COVIDSafe was developed by the Australian Government to help keep the community safe from COVID-19. COVIDSafe uses Bluetooth® technology on your mobile phone to look for other devices with COVIDSafe installed. Your device will take note of contact you’ve had with other users by securely logging their reference code. If you or someone you’ve been in contact with is diagnosed with coronavirus, the close contact information securely stored in your phone can be uploaded and used — with your consent — by state or territory health officials to quickly trace people who’ve been exposed to the virus.

CLICK HERE for more information on COVIDSafe.

On 25 April 2020, the Australian Minister for Health issued a determination under the Biosecurity Act 2015 (Cth) regarding the COVIDSafe app (Determination). The Determination sets out:

  • The rights and obligations of those who download and use the app
  • Protection of the data stored within the app, and
  • The rights of those who elect not to download or use the app.

Important for employers to note is that clause 9 of the Determination states that a person must not require another person to download the app or have the app in operation on a mobile device. 

This means that employers cannot legally direct or require their employees, even those with employer-issued mobile devices, to:

  • Download the app (Download)
  • Ensure the app is operating on their mobile device (Operate), or
  • Consent to uploading data from the app on their mobile device (Consent).
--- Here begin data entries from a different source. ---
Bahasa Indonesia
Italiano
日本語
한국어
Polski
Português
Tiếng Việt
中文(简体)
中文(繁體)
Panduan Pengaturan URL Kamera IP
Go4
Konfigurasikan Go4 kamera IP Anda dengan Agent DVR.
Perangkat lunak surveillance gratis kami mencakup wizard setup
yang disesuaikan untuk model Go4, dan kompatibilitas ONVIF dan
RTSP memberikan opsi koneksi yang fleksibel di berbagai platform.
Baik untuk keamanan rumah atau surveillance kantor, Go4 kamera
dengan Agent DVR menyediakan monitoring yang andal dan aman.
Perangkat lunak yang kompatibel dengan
There are additional provisions in the Determination which protect those who do not Download, Operate or Consent, regardless of their reasons for doing so. These protections include prohibiting employers from taking certain action against people (including employees) who do not Download, Operate or Consent. The Determination prohibits, among other actions:

  • An employer from refusing to enter into a contract (including an employment contract) with a person because that person has failed or refused to Download, Operate or Consent
  • An employer from terminating an employee’s contract of employment because the employee has failed or refused to Download, Operate or Consent
  • An employer from taking adverse action against an employee who has failed or refused to Download, Operate or Consent – including prohibitions preventing an employer from reducing an employee’s hours of work or otherwise detrimentally treating an employee
  • Anyone refusing a person (including an employee) entry to premises or participation in any activity due to that person’s failure or refusal to Download, Operate or Consent
  • Anyone refusing to receive or provide goods or services to another person (including an employee) due to that person’s failure or refusal to Download, Operate or Consent.

The Determination does not prohibit an employer from requesting that its employees Download, Operate or Consent, but care needs to be taken to ensure that this request is not misconstrued as a direction or requirement to do so.

It is also important to note that the Explanatory Statement to the issuing of the Determination indicates that any person who breaches the Determination may be guilty of an offence under the Biosecurity Act, which can constitute a criminal offence punishable by fines and imprisonment. Draft legislation has been proposed to provide legislative protection and broadly reflects the Determination. The draft Privacy Amendment (Public Health Contact Information) Bill 2020 will be considered by the Australian Parliament when it sits later this month.